How to Prepare Your Garden For Winter
It’s so easy to get caught up in the hustle and bustle of holiday prep. That said, Gardeners should look out and get cracking following the sudden cold snap of the last week. If you haven’t started already, now is the time to start pruning and preparing your garden to look its best next spring.
To prep your perennials for the next year, it’s important to give them a good pruning while they bunker down. Survey the plant and trim off any diseased shoots, disposing of them, while also removing any old, infected soil. Be sure to save and protect stems with seed heads, so they can germinate over the winter. Once the ground has frozen in December, add several inches of fresh soil to the plant bed, as this will save those precious seeds from any nesting, hungry rodents.
After clearing out your perennials you could hire a skip from Mackers Skip Hire to help reduce your waste.

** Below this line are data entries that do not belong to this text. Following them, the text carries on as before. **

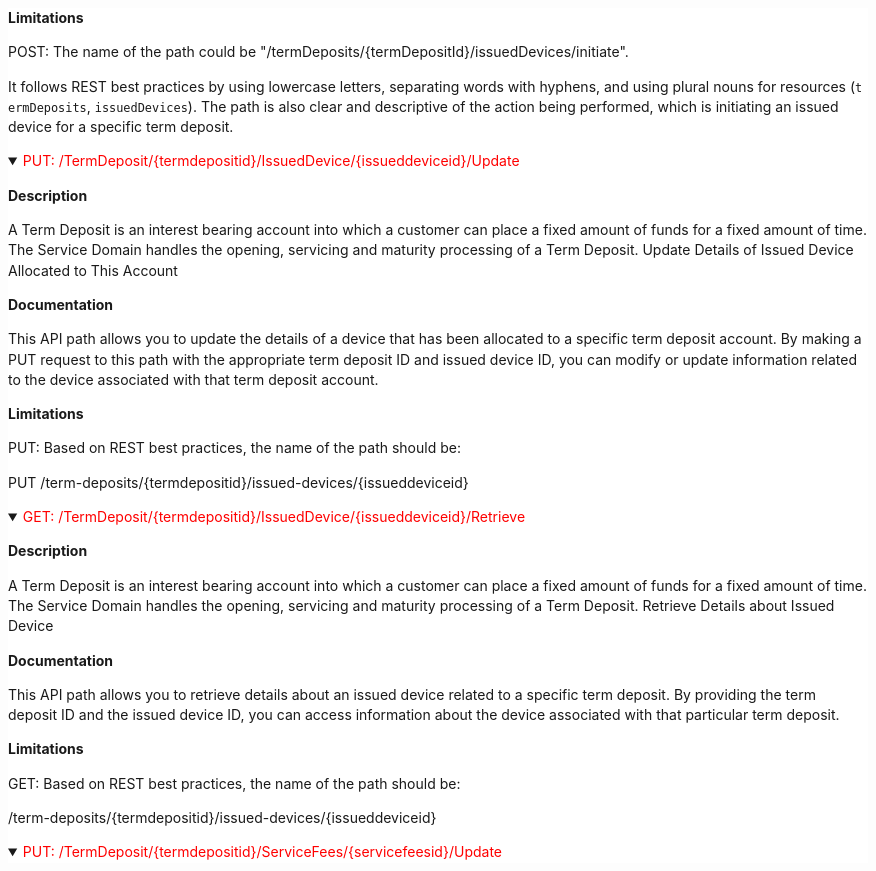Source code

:   **Limitations**

  POST: The name of the path could be "/termDeposits/{termDepositId}/issuedDevices/initiate". 

It follows REST best practices by using lowercase letters, separating words with hyphens, and using plural nouns for resources (`termDeposits`, `issuedDevices`). The path is also clear and descriptive of the action being performed, which is initiating an issued device for a specific term deposit.

</details>

<details open>
  <summary><span style='color:red;'>PUT: /TermDeposit/{termdepositid}/IssuedDevice/{issueddeviceid}/Update</span></summary>

  **Description**

  A Term Deposit is an interest bearing account into which a customer can place a fixed amount of funds for a fixed amount of time. The Service Domain handles the opening, servicing and maturity processing of a Term Deposit.      Update Details of Issued Device Allocated to This Account

  **Documentation**

  This API path allows you to update the details of a device that has been allocated to a specific term deposit account. By making a PUT request to this path with the appropriate term deposit ID and issued device ID, you can modify or update information related to the device associated with that term deposit account.

  **Limitations**

  PUT: Based on REST best practices, the name of the path should be:

PUT /term-deposits/{termdepositid}/issued-devices/{issueddeviceid}

</details>

<details open>
  <summary><span style='color:red;'>GET: /TermDeposit/{termdepositid}/IssuedDevice/{issueddeviceid}/Retrieve</span></summary>

  **Description**

  A Term Deposit is an interest bearing account into which a customer can place a fixed amount of funds for a fixed amount of time. The Service Domain handles the opening, servicing and maturity processing of a Term Deposit.      Retrieve Details about Issued Device

  **Documentation**

  This API path allows you to retrieve details about an issued device related to a specific term deposit. By providing the term deposit ID and the issued device ID, you can access information about the device associated with that particular term deposit.

  **Limitations**

  GET: Based on REST best practices, the name of the path should be:

/term-deposits/{termdepositid}/issued-devices/{issueddeviceid}

</details>

<details open>
  <summary><span style='color:red;'>PUT: /TermDeposit/{termdepositid}/ServiceFees/{servicefeesid}/Update</span></summary>
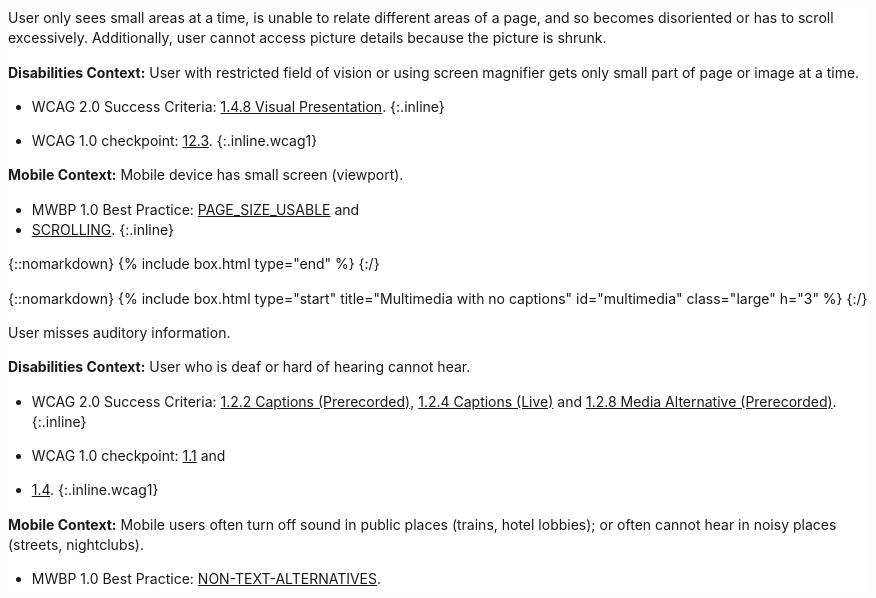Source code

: User only sees small areas at a time, is unable to relate different
areas of a page, and so becomes disoriented or has to scroll
excessively. Additionally, user cannot access picture details because
the picture is shrunk.

**Disabilities Context:** User with restricted field of vision or using
screen magnifier gets only small part of page or image at a time.

-   WCAG 2.0 Success Criteria: [1.4.8 Visual
    Presentation](http://www.w3.org/TR/WCAG20/#visual-audio-contrast-visual-presentation).
{:.inline}

-   WCAG 1.0 checkpoint:
    [12.3](http://www.w3.org/TR/WAI-WEBCONTENT/wai-pageauth.html#tech-group-information).
{:.inline.wcag1}

**Mobile Context:** Mobile device has small screen (viewport).

-   MWBP 1.0 Best Practice:
    [PAGE\_SIZE\_USABLE](http://www.w3.org/TR/mobile-bp/#PAGE_SIZE_USABLE) and
-   [SCROLLING](http://www.w3.org/TR/mobile-bp/#SCROLLING).
{:.inline}

{::nomarkdown}
{% include box.html type="end" %}
{:/}

{::nomarkdown}
{% include box.html type="start" title="Multimedia with no captions" id="multimedia" class="large" h="3" %}
{:/}

User misses auditory information.

**Disabilities Context:** User who is deaf or hard of hearing cannot
hear.

-   WCAG 2.0 Success Criteria: [1.2.2 Captions
    (Prerecorded)](http://www.w3.org/TR/WCAG20/#media-equiv-captions),
    [1.2.4 Captions
    (Live)](http://www.w3.org/TR/WCAG20/#media-equiv-real-time-captions)
    and [1.2.8 Media Alternative
    (Prerecorded)](http://www.w3.org/TR/WCAG20/#media-equiv-text-doc).
{:.inline}

-   WCAG 1.0 checkpoint:
    [1.1](http://www.w3.org/TR/WAI-WEBCONTENT-TECHS/#tech-text-equivalent)
    and
-    [1.4](http://www.w3.org/TR/WCAG10#tech-synchronize-equivalents).
{:.inline.wcag1}

**Mobile Context:** Mobile users often turn off sound in public places
(trains, hotel lobbies); or often cannot hear in noisy places (streets,
nightclubs).

-   MWBP 1.0 Best Practice:
    [NON-TEXT-ALTERNATIVES](http://www.w3.org/TR/mobile-bp/#NON-TEXT_ALTERNATIVES).
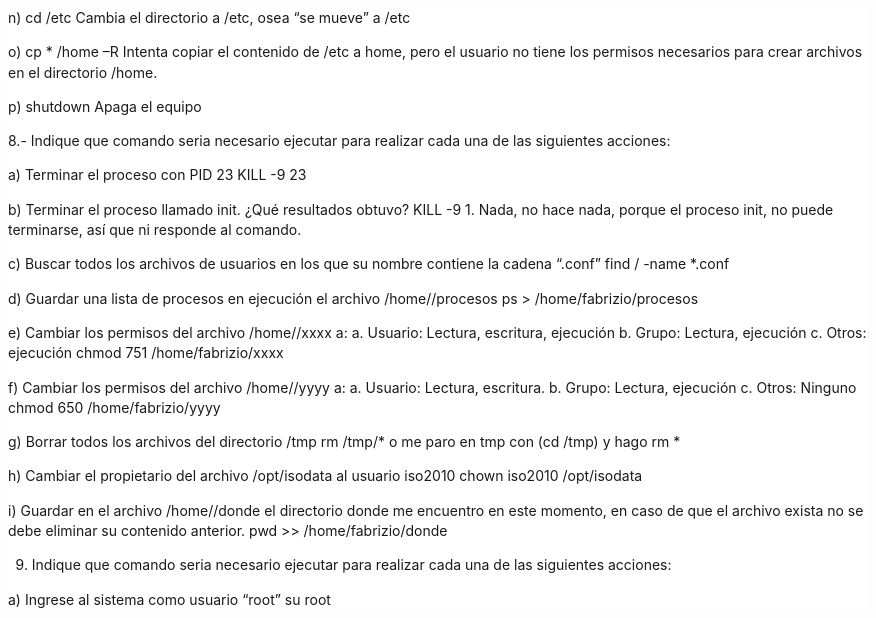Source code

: n) cd /etc
Cambia el directorio a /etc, osea “se mueve” a /etc

o) cp * /home –R
Intenta copiar el contenido de /etc a home, pero el usuario no tiene los permisos
necesarios para crear archivos en el directorio /home.

p) shutdown
Apaga el equipo


8.- Indique que comando seria necesario ejecutar para realizar cada una de las
siguientes acciones:

a) Terminar el proceso con PID 23
KILL -9 23

b) Terminar el proceso llamado init. ¿Qué resultados obtuvo?
KILL -9 1. Nada, no hace nada, porque el proceso init, no puede terminarse, así que ni responde al comando.

c) Buscar todos los archivos de usuarios en los que su nombre contiene la cadena
“.conf”
find / -name *.conf

d) Guardar una lista de procesos en ejecución el archivo /home/<su nombre de
usuario>/procesos
ps > /home/fabrizio/procesos

e) Cambiar los permisos del archivo /home/<su nombre de usuario>/xxxx a:
a. Usuario: Lectura, escritura, ejecución
b. Grupo: Lectura, ejecución
c. Otros: ejecución
chmod 751 /home/fabrizio/xxxx

f) Cambiar los permisos del archivo /home/<su nombre de usuario>/yyyy a:
a. Usuario: Lectura, escritura.
b. Grupo: Lectura, ejecución
c. Otros: Ninguno
chmod 650 /home/fabrizio/yyyy

g) Borrar todos los archivos del directorio /tmp
rm /tmp/* o me paro en tmp con (cd /tmp) y hago rm *

h) Cambiar el propietario del archivo /opt/isodata al usuario iso2010
chown iso2010 /opt/isodata

i) Guardar en el archivo /home/<su nombre de usuario>/donde el directorio donde
me encuentro en este momento, en caso de que el archivo exista no se debe eliminar
su contenido anterior.
pwd >> /home/fabrizio/donde

9) Indique que comando seria necesario ejecutar para realizar cada una de las
siguientes acciones:

a) Ingrese al sistema como usuario “root”
su root
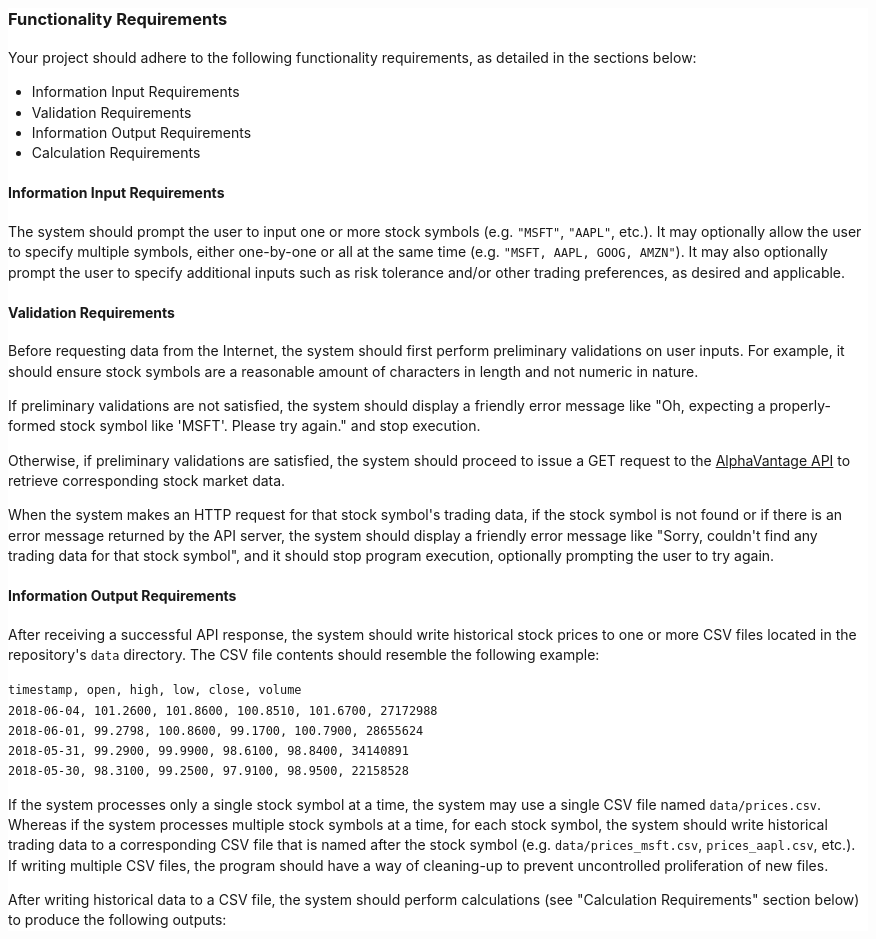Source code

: ### Functionality Requirements

Your project should adhere to the following functionality requirements, as detailed in the sections below:

  + Information Input Requirements
  + Validation Requirements
  + Information Output Requirements
  + Calculation Requirements

#### Information Input Requirements

The system should prompt the user to input one or more stock symbols (e.g. `"MSFT"`, `"AAPL"`, etc.). It may optionally allow the user to specify multiple symbols, either one-by-one or all at the same time (e.g. `"MSFT, AAPL, GOOG, AMZN"`). It may also optionally prompt the user to specify additional inputs such as risk tolerance and/or other trading preferences, as desired and applicable.

#### Validation Requirements

Before requesting data from the Internet, the system should first perform preliminary validations on user inputs. For example, it should ensure stock symbols are a reasonable amount of characters in length and not numeric in nature.

If preliminary validations are not satisfied, the system should display a friendly error message like "Oh, expecting a properly-formed stock symbol like 'MSFT'. Please try again." and stop execution.

Otherwise, if preliminary validations are satisfied, the system should proceed to issue a GET request to the [AlphaVantage API](https://www.alphavantage.co/documentation/) to retrieve corresponding stock market data.

When the system makes an HTTP request for that stock symbol's trading data, if the stock symbol is not found or if there is an error message returned by the API server, the system should display a friendly error message like "Sorry, couldn't find any trading data for that stock symbol", and it should stop program execution, optionally prompting the user to try again.

#### Information Output Requirements

After receiving a successful API response, the system should write historical stock prices to one or more CSV files located in the repository's `data` directory. The CSV file contents should resemble the following example:

    timestamp, open, high, low, close, volume
    2018-06-04, 101.2600, 101.8600, 100.8510, 101.6700, 27172988
    2018-06-01, 99.2798, 100.8600, 99.1700, 100.7900, 28655624
    2018-05-31, 99.2900, 99.9900, 98.6100, 98.8400, 34140891
    2018-05-30, 98.3100, 99.2500, 97.9100, 98.9500, 22158528

If the system processes only a single stock symbol at a time, the system may use a single CSV file named `data/prices.csv`. Whereas if the system processes multiple stock symbols at a time, for each stock symbol, the system should write historical trading data to a corresponding CSV file that is named after the stock symbol (e.g. `data/prices_msft.csv`, `prices_aapl.csv`, etc.). If writing multiple CSV files, the program should have a way of cleaning-up to prevent uncontrolled proliferation of new files.

After writing historical data to a CSV file, the system should perform calculations (see "Calculation Requirements" section below) to produce the following outputs:
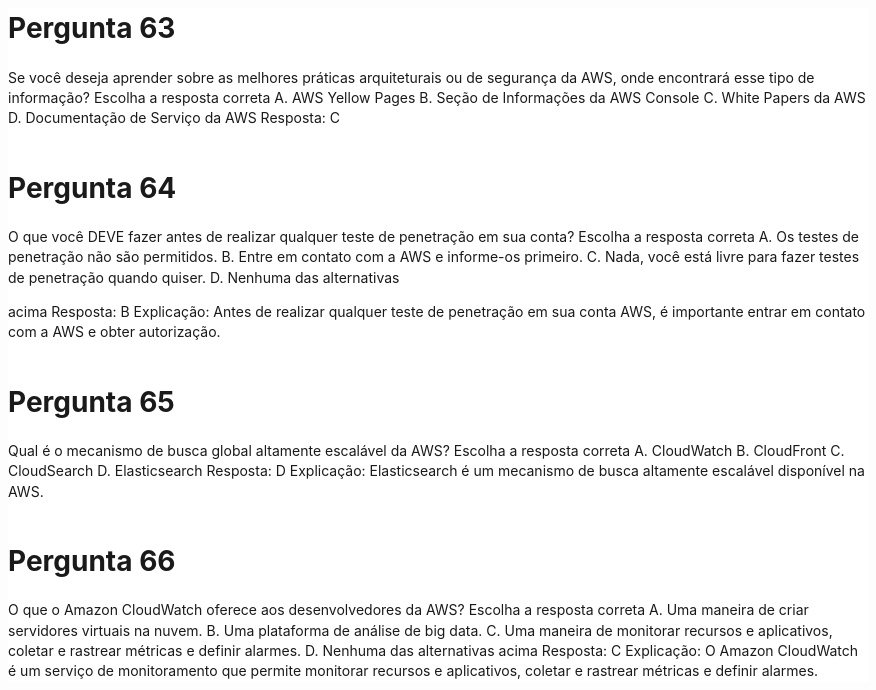 # Pergunta 63
Se você deseja aprender sobre as melhores práticas arquiteturais ou de segurança da AWS, onde encontrará esse tipo de informação?
Escolha a resposta correta
A. AWS Yellow Pages
B. Seção de Informações da AWS Console
C. White Papers da AWS
D. Documentação de Serviço da AWS
Resposta: C

# Pergunta 64
O que você DEVE fazer antes de realizar qualquer teste de penetração em sua conta?
Escolha a resposta correta
A. Os testes de penetração não são permitidos.
B. Entre em contato com a AWS e informe-os primeiro.
C. Nada, você está livre para fazer testes de penetração quando quiser.
D. Nenhuma das alternativas

 acima
Resposta: B
Explicação:
Antes de realizar qualquer teste de penetração em sua conta AWS, é importante entrar em contato com a AWS e obter autorização.

# Pergunta 65
Qual é o mecanismo de busca global altamente escalável da AWS?
Escolha a resposta correta
A. CloudWatch
B. CloudFront
C. CloudSearch
D. Elasticsearch
Resposta: D
Explicação:
Elasticsearch é um mecanismo de busca altamente escalável disponível na AWS.

# Pergunta 66
O que o Amazon CloudWatch oferece aos desenvolvedores da AWS?
Escolha a resposta correta
A. Uma maneira de criar servidores virtuais na nuvem.
B. Uma plataforma de análise de big data.
C. Uma maneira de monitorar recursos e aplicativos, coletar e rastrear métricas e definir alarmes.
D. Nenhuma das alternativas acima
Resposta: C
Explicação:
O Amazon CloudWatch é um serviço de monitoramento que permite monitorar recursos e aplicativos, coletar e rastrear métricas e definir alarmes.
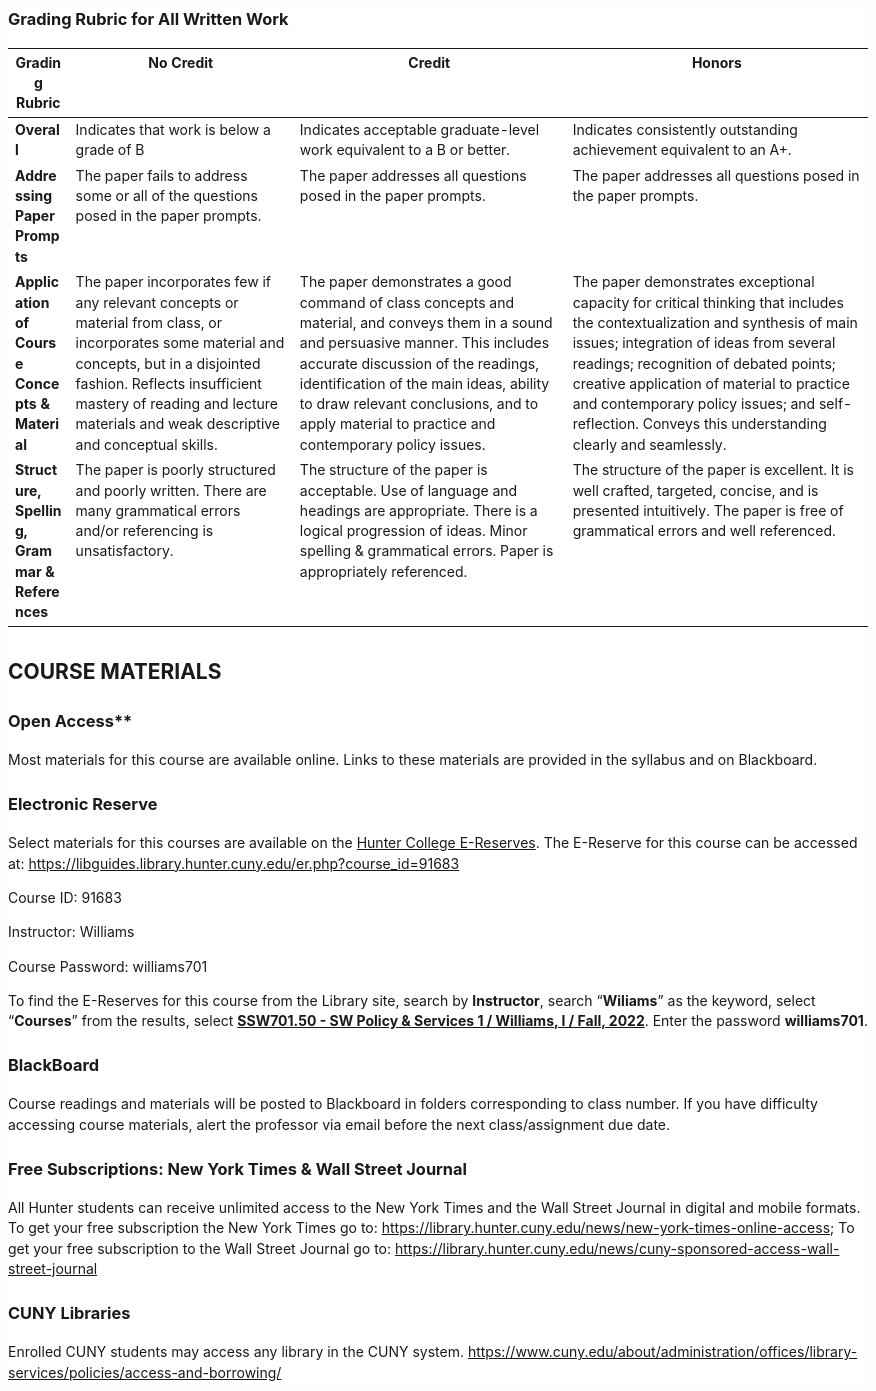 ### Grading Rubric for All Written Work

| **Grading Rubric** | **No Credit** | **Credit** | **Honors** |
| --- | --- | --- | --- |
| **Overall** | Indicates that work is below a grade of B | Indicates acceptable graduate-level work equivalent to a B or better. | Indicates consistently outstanding achievement equivalent to an A+. |
| **Addressing Paper Prompts** | The paper fails to address some or all of the questions posed in the paper prompts. | The paper addresses all questions posed in the paper prompts. | The paper addresses all questions posed in the paper prompts. |
| **Application of Course Concepts & Material** | The paper incorporates few if any relevant concepts or material from class, or incorporates some material and concepts, but in a disjointed fashion. Reflects insufficient mastery of reading and lecture materials and weak descriptive and conceptual skills. | The paper demonstrates a good command of class concepts and material, and conveys them in a sound and persuasive manner.  This includes accurate discussion of the readings, identification of the main ideas, ability to draw relevant conclusions, and to apply material to practice and contemporary policy issues. | The paper demonstrates exceptional capacity for critical thinking that includes the contextualization and synthesis of main issues; integration of ideas from several readings; recognition of debated points; creative application of material to practice and contemporary policy issues; and self-reflection. Conveys this understanding clearly and seamlessly. |
| **Structure, Spelling, Grammar & References** | The paper is poorly structured and poorly written. There are many grammatical errors and/or referencing is unsatisfactory. | The structure of the paper is acceptable. Use of language and headings are appropriate. There is a logical progression of ideas. Minor spelling & grammatical errors. Paper is appropriately referenced. | The structure of the paper is excellent. It is well crafted, targeted, concise, and is presented intuitively. The paper is free of grammatical errors and well referenced. |

## COURSE MATERIALS

### Open Access**

Most materials for this course are available online. Links to these materials are provided in the syllabus and on Blackboard.

### Electronic Reserve

Select materials for this courses are available on the [Hunter College E-Reserves](https://libguides.library.hunter.cuny.edu/er.php?course_id=91683). The E-Reserve for this course can be accessed at: <https://libguides.library.hunter.cuny.edu/er.php?course_id=91683>

Course ID: 91683

Instructor: Williams

Course Password: williams701

To find the E-Reserves for this course from the Library site, search by **Instructor**, search “**Wiliams**” as the keyword, select “**Courses**” from the results, select [**SSW701.50 - SW Policy & Services 1 / Williams, I / Fall, 2022**](https://libguides.library.hunter.cuny.edu/er.php?course_id=91683). Enter the password **williams701**.

### BlackBoard

Course readings and materials will be posted to Blackboard in folders corresponding to class number. If you have difficulty accessing course materials, alert the professor via email before the next class/assignment due date.

### Free Subscriptions: New York Times & Wall Street Journal

All Hunter students can receive unlimited access to the New York Times and the Wall Street Journal in digital and mobile formats. To get your free subscription the New York Times go to: <https://library.hunter.cuny.edu/news/new-york-times-online-access>; To get your free subscription to the Wall Street Journal go to: <https://library.hunter.cuny.edu/news/cuny-sponsored-access-wall-street-journal>

### CUNY Libraries

Enrolled CUNY students may access any library in the CUNY system. <https://www.cuny.edu/about/administration/offices/library-services/policies/access-and-borrowing/>
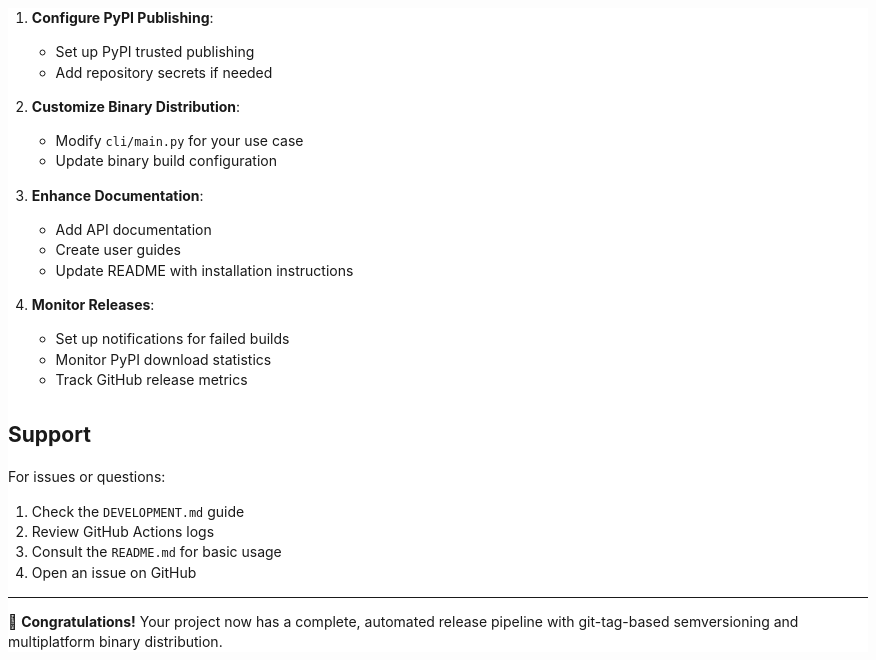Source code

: 1. **Configure PyPI Publishing**:
   - Set up PyPI trusted publishing
   - Add repository secrets if needed

2. **Customize Binary Distribution**:
   - Modify `cli/main.py` for your use case
   - Update binary build configuration

3. **Enhance Documentation**:
   - Add API documentation
   - Create user guides
   - Update README with installation instructions

4. **Monitor Releases**:
   - Set up notifications for failed builds
   - Monitor PyPI download statistics
   - Track GitHub release metrics

## Support

For issues or questions:
1. Check the `DEVELOPMENT.md` guide
2. Review GitHub Actions logs
3. Consult the `README.md` for basic usage
4. Open an issue on GitHub

---

🎉 **Congratulations!** Your project now has a complete, automated release pipeline with git-tag-based semversioning and multiplatform binary distribution.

Keep your evergreens looking great over the colder months by giving the plant beds a tidy and disposing of any nasty debris. Pull up anything unsightly and dispose of it, and be sure to trim off any diseased or dying sprouts to protect the rest of the plant. If you’re expecting frost or snow, you may want to keep some tear proof canvas cover nearby to make an overnight cover, but otherwise, Mother Nature will do her job.
Protect Trees and Shrubs
British winters are notoriously windy, so Trees and shrubs may need shielding as it gets crisper. Using a wire grid and UV resistant cable ties, create a cage around the stem or trunk to give it some security – just be sure it’s loose enough that you can cut it off in the spring. Rose trees, in particular, will be more fragile, so keep some burlap cloth to make a cosy jacket around the cage nearer Christmas.
Having a clear out of your garden will make it safer walking to the door in the dark, so be sure to get on this before the frosts start. Fish out and dispose of any autumn leaves from the gutter, lest they freeze and cause a blockage later on. On a dry day, use a broom like the Straw Broom by Engelbert Strauss to clear large spaces of leaves, though it’s worth holding onto them for composting.
The key difference between compost and rot is activity and heat – your compost bin needs to be warm and well-churned to support a nutritious breakdown of plant matter. Fallen leaves, healthy plant debris, and leftover greens from dinner make healthy compost, so be sure to only include these and discard any material that looks diseased or pest-ridden.